As I said, Confused I am.
PS - packing all that into a User Interface - with further variations not mentioned - is not simple!0 -
Jeff Wiseman said:
So there would appear to be 2 meanings to that box
There are AT LEAST 2 meanings and most likely more, depending on how somebody decides to define it for their own purposes.
A single mother with a new child needs a place to live, and so moves into the house of her divorced 1st cousin. They wind up living there for many years, while both working to raise the child. Can you really call that a "Spousal" type relationship?
I don't think so. That is an example of why you CANNOT get any more granular in relationship type than a "Couple" type relationship--i.e., a sometimes "parenting" type Relationship that involves two people.

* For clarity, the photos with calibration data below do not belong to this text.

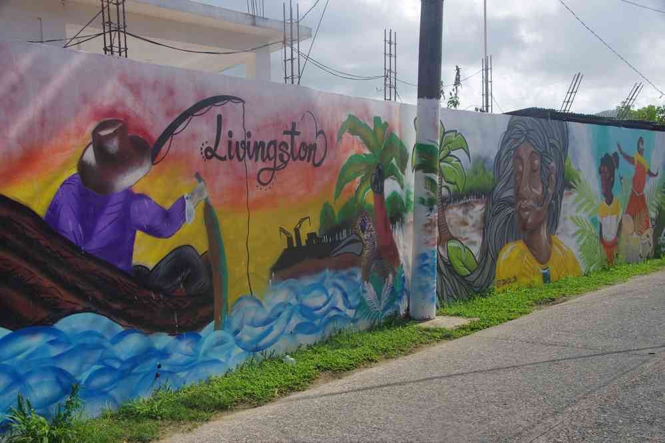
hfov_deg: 48.1
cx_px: 332
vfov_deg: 33.1
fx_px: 745
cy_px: 222
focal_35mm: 40
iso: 200
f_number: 11
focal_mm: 26.9
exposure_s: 1/100
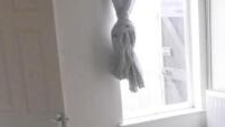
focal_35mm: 76
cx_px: 221
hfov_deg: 26.5
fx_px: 453
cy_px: 156
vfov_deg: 15.3
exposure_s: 1/30
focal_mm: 4.3
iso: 800
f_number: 3.1
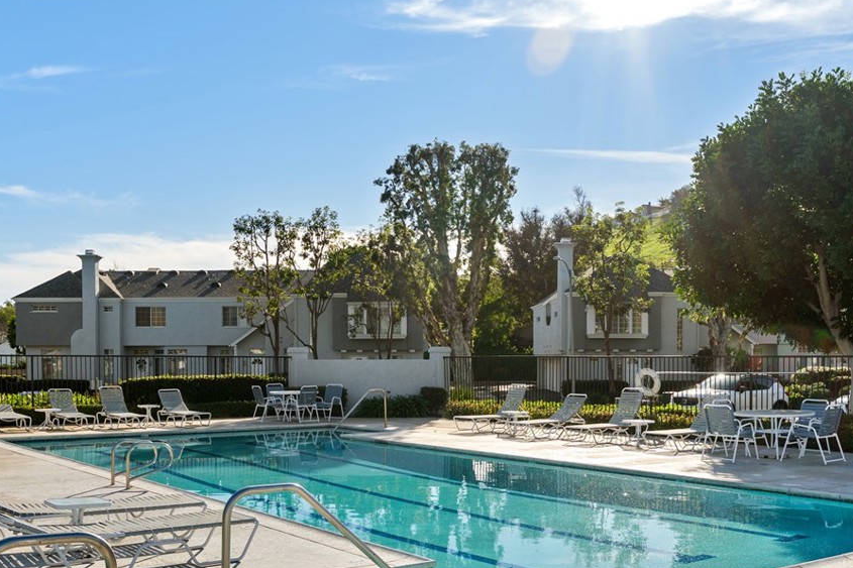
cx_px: 399
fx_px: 948
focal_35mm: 40
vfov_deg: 33.3
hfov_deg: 48.4
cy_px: 334
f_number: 9
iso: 40
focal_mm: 33
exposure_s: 1/125
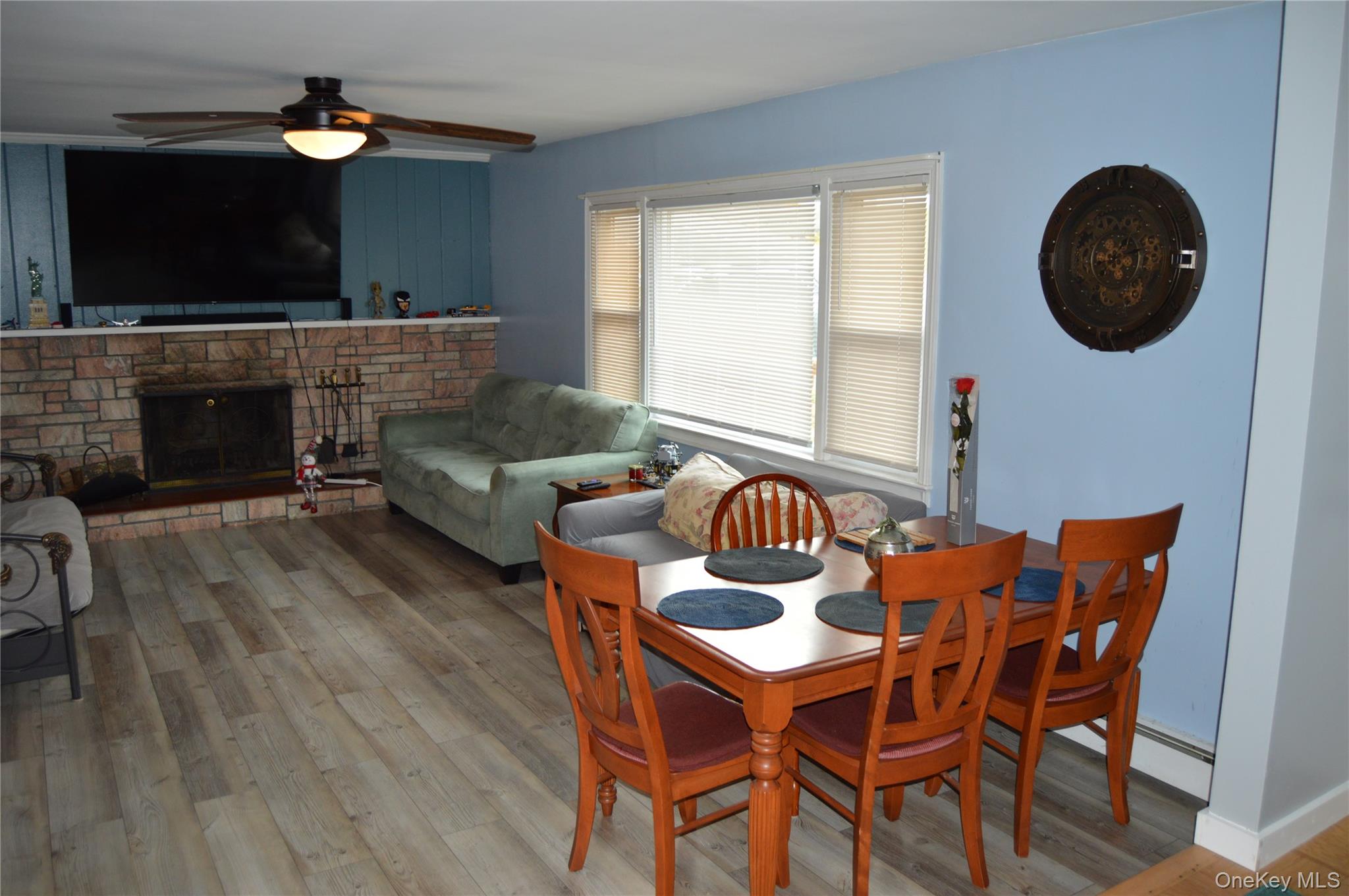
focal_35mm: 27
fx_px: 1011
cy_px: 448
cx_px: 674
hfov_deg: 67.4
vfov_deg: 47.8
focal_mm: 18
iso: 450
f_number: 3.5
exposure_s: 1/60
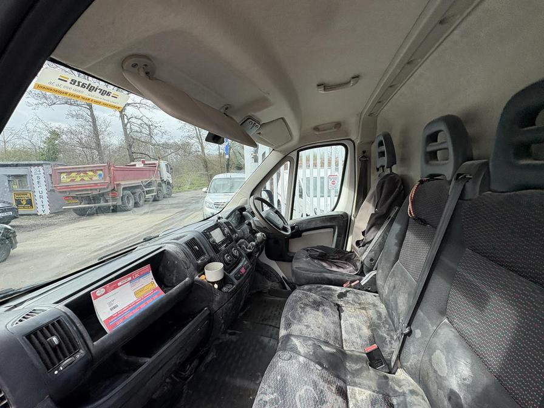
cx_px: 272
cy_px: 204
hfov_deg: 102.1
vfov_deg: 85.7
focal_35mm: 14
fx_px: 220
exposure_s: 1/321
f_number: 2.2
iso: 50
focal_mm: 2.22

A "marriage" type relationship can exist after several years of a "Living together" or "common law" relationship. Attempting to support multiple "types" of relationships between two people other than the current "Couple" relationship is fraught with problems in support and implementation.
That is one of the reasons that there were so many issues when the couple relationship was called a "Marriage" as it was first supported in FS. A "Marriage" (i.e., the noun) is only a subset of all potential Couple/Parenting type Relationships that might exist. Also, one Couple type Relationship can (and does) frequently morph into another over time.
So by defining the Couple Relationship and then just recording relationship specific EVENTS against it (such as a marriage event), you can avoid having to actually clearly define what it means. To a certain extent, you can leave it ambiguous and get away with it.
But you can let it morph wherever you like. By allowing a "one-night-stand" type of relationship EVENT, you expand what the meaning of a "Couple Relationship" is. Shoot, you could even add a "passed each other on the street and looked at each other" type event which would certainly loosen up the meaning of "Couple Relationship" even farther!
But you need to draw the line somewhere, and that somewhere is based on what you need to use the record for. If someone insisted on having the "passed on the street" type event added to the domain of the Couple Relationship vital, it is not necessary as it is not "vital" in uniquely identifying a person(s) involved in the relationship. There are other places more appropriate for such information such as stories or memories.
But all of this random morphing of meanings has led to what we have today. You can't explain what it means to anyone, because it doesn't have a distinct meaning. It means what anyone wants it to mean and can convince FS to support it.As I said, Confused I am.